▶ _WRITTEN TASK_
Pull every line holding the word "Update" from the data below and copy it.

▶ _ENTRIES SHOWN_
● ● ● ●
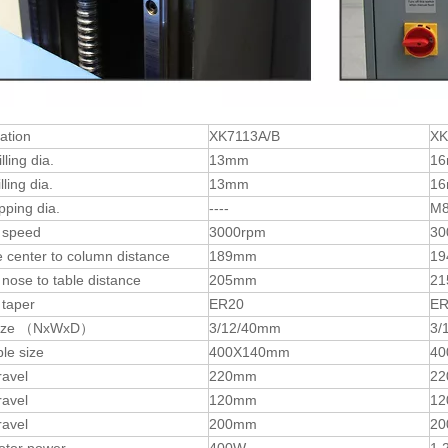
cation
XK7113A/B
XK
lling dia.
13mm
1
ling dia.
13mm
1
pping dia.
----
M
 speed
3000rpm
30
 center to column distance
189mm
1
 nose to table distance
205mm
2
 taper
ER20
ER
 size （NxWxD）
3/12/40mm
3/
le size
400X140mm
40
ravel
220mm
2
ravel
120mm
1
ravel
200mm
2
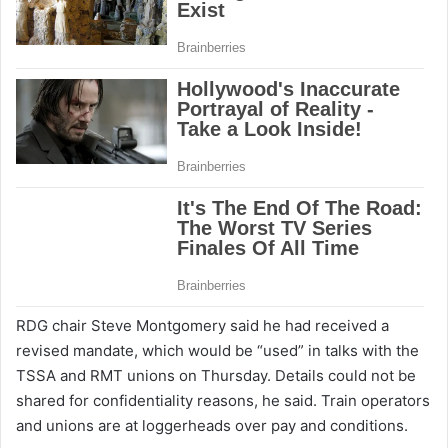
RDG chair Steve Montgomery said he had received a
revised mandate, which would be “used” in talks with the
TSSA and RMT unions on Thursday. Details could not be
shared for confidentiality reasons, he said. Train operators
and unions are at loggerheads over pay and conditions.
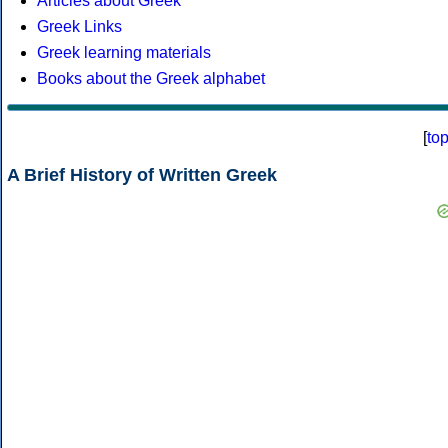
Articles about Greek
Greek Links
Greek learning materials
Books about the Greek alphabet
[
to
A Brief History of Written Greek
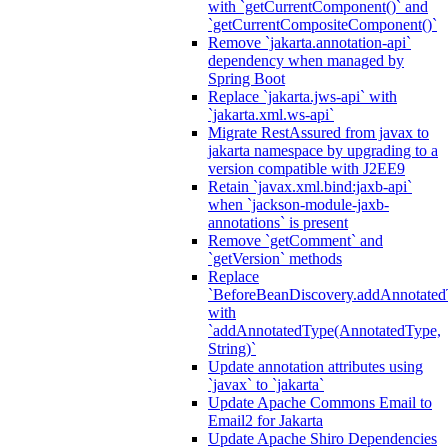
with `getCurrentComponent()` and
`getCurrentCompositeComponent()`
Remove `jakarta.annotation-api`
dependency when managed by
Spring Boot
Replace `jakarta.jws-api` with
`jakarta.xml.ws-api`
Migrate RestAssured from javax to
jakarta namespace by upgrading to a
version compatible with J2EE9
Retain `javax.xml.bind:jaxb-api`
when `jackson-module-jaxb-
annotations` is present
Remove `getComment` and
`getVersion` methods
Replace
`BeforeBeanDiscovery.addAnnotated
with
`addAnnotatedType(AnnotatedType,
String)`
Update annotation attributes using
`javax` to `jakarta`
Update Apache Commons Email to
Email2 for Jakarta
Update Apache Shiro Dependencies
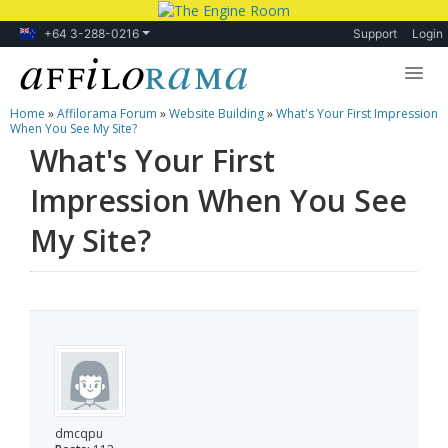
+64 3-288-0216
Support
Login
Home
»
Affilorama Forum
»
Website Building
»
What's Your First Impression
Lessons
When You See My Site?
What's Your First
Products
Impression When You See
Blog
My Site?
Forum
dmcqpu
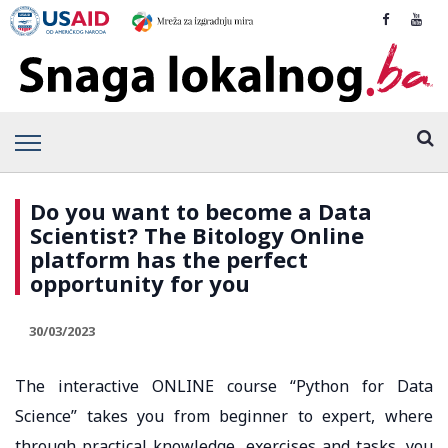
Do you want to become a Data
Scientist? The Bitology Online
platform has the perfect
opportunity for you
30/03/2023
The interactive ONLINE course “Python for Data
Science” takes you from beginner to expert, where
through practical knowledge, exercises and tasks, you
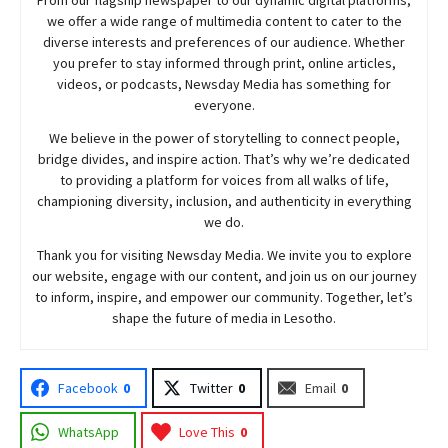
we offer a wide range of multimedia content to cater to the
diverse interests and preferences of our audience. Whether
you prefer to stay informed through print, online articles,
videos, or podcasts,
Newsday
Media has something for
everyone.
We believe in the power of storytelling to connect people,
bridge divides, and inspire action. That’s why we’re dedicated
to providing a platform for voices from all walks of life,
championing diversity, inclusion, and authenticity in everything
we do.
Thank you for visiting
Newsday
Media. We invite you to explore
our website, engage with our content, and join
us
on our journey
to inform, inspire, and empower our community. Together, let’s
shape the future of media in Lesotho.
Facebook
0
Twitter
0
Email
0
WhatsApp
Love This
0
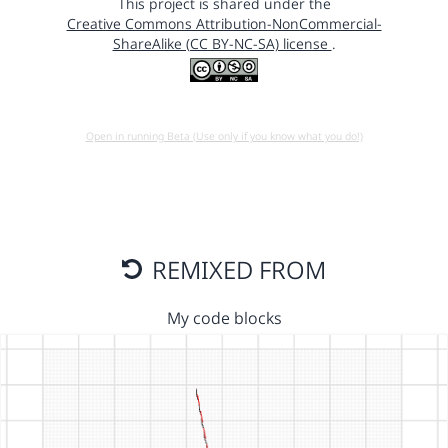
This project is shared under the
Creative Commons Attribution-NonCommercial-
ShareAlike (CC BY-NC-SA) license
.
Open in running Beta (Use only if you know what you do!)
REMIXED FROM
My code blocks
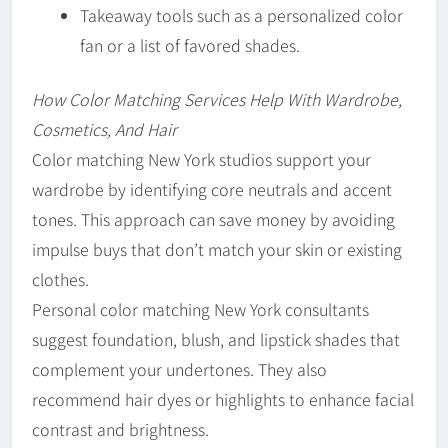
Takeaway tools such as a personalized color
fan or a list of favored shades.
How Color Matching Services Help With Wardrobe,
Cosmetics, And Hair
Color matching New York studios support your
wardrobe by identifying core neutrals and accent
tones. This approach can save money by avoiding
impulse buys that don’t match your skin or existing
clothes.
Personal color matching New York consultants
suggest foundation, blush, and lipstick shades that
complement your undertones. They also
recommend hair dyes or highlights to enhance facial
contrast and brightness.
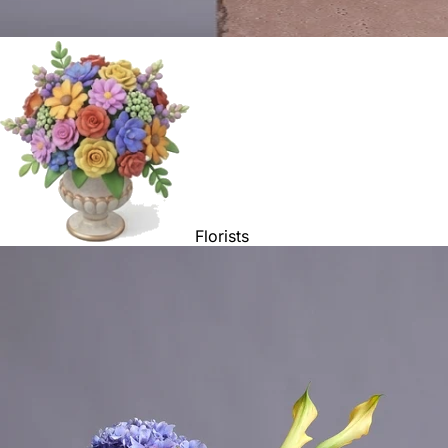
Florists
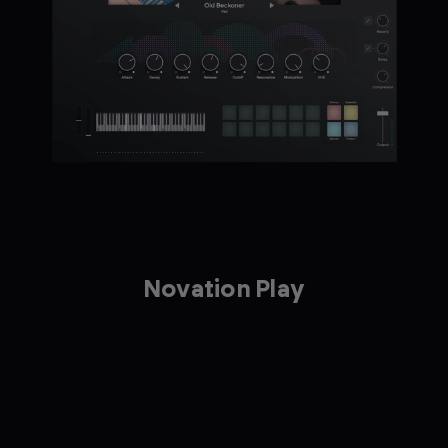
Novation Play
● ● ● ●
▶ _EXERCISE ANSWER_
Update annotation attributes using
Update Apache Commons Email to
Update Apache Shiro Dependencies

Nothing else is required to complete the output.